In PySpark, the toJSON() function is used to convert each row of a DataFrame into a JSON string.
This is helpful when you want to export, debug, or transform row-level data into JSON format.

✅ Example: Using toJSON() in PySpark

In [0]:
# Sample DataFrame
data = [
    (1, "Alice", 29),
    (2, "Bob", 35),
    (3, "Cathy", 23)
]
columns = ["id", "name", "age"]

df = spark.createDataFrame(data, columns)

print("Original DataFrame:")
df.display()

Original DataFrame:


id,name,age
1,Alice,29
2,Bob,35
3,Cathy,23


In [0]:
# Convert each row to JSON string
json_rdd = df.toJSON()

print("DataFrame rows converted to JSON strings:")
for row in json_rdd.collect():
    print(row)

DataFrame rows converted to JSON strings:
{"id":1,"name":"Alice","age":29}
{"id":2,"name":"Bob","age":35}
{"id":3,"name":"Cathy","age":23}


In [0]:
# Save JSON strings as text file (each row = one JSON line)
json_rdd.saveAsTextFile("output/json_data")

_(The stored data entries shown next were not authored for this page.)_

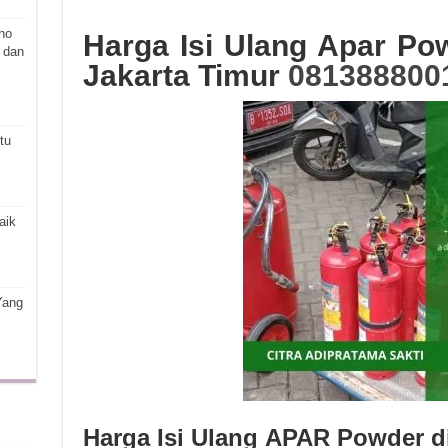
ho
Harga Isi Ulang Apar P
 dan
Jakarta Timur
081388800
tu
aik
Yang
Harga Isi Ulang APAR Powder d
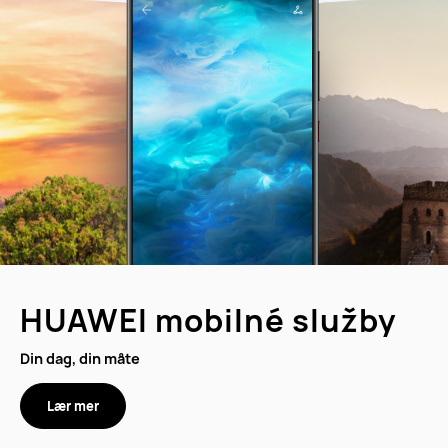
HUAWEI mobilné služby
Din dag, din måte
Lær mer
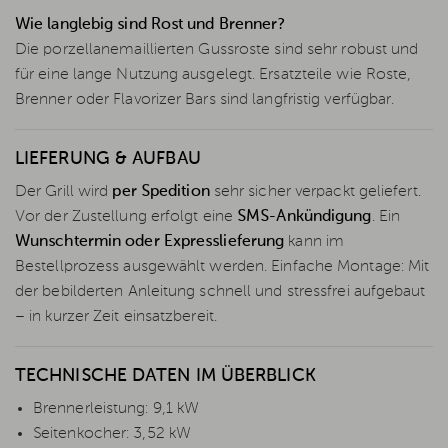
Wie langlebig sind Rost und Brenner?
Die porzellanemaillierten Gussroste sind sehr robust und
für eine lange Nutzung ausgelegt. Ersatzteile wie Roste,
Brenner oder Flavorizer Bars sind langfristig verfügbar.
LIEFERUNG & AUFBAU
Der Grill wird
per Spedition
sehr sicher verpackt geliefert.
Vor der Zustellung erfolgt eine
SMS-Ankündigung
. Ein
Wunschtermin oder Expresslieferung
kann im
Bestellprozess ausgewählt werden. Einfache Montage: Mit
der bebilderten Anleitung schnell und stressfrei aufgebaut
– in kurzer Zeit einsatzbereit.
TECHNISCHE DATEN IM ÜBERBLICK
Brennerleistung: 9,1 kW
Seitenkocher: 3,52 kW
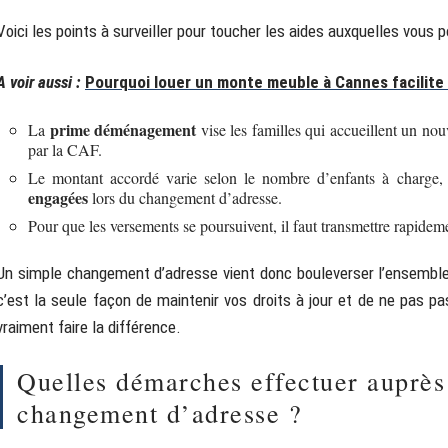
Voici les points à surveiller pour toucher les aides auxquelles vous 
A voir aussi :
Pourquoi louer un monte meuble à Cannes facilit
prime déménagement
La
vise les familles qui accueillent un nou
par la CAF.
Le montant accordé varie selon le nombre d’enfants à charge, 
engagées
lors du changement d’adresse.
Pour que les versements se poursuivent, il faut transmettre rapidem
Un simple changement d’adresse vient donc bouleverser l’ensemble 
c’est la seule façon de maintenir vos droits à jour et de ne pas p
vraiment faire la différence.
Quelles démarches effectuer auprès
changement d’adresse ?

📂 Output in directory output/json_data/

Inside the folder, Spark will create part files (parallelized output):

output/json_data/part-00000

output/json_data/part-00001
...

In [0]:

# Writes DataFrame directly in JSON format
df.write.json("output/json_df")

⚡ Alternative: Use DataFrame’s Built-in JSON Writer

If you want structured JSON output directly from a DataFrame:

This will also create part-* files, but unlike toJSON(), it doesn’t convert rows to strings first—it writes in JSON format natively.

⚡ Notes:

toJSON() returns an RDD of strings, not a DataFrame.

Each element in the RDD is a JSON string representation of a row.

Useful for:

Exporting JSON lines to files (.saveAsTextFile()).

Sending row-level data to APIs.

Debugging transformations in JSON format.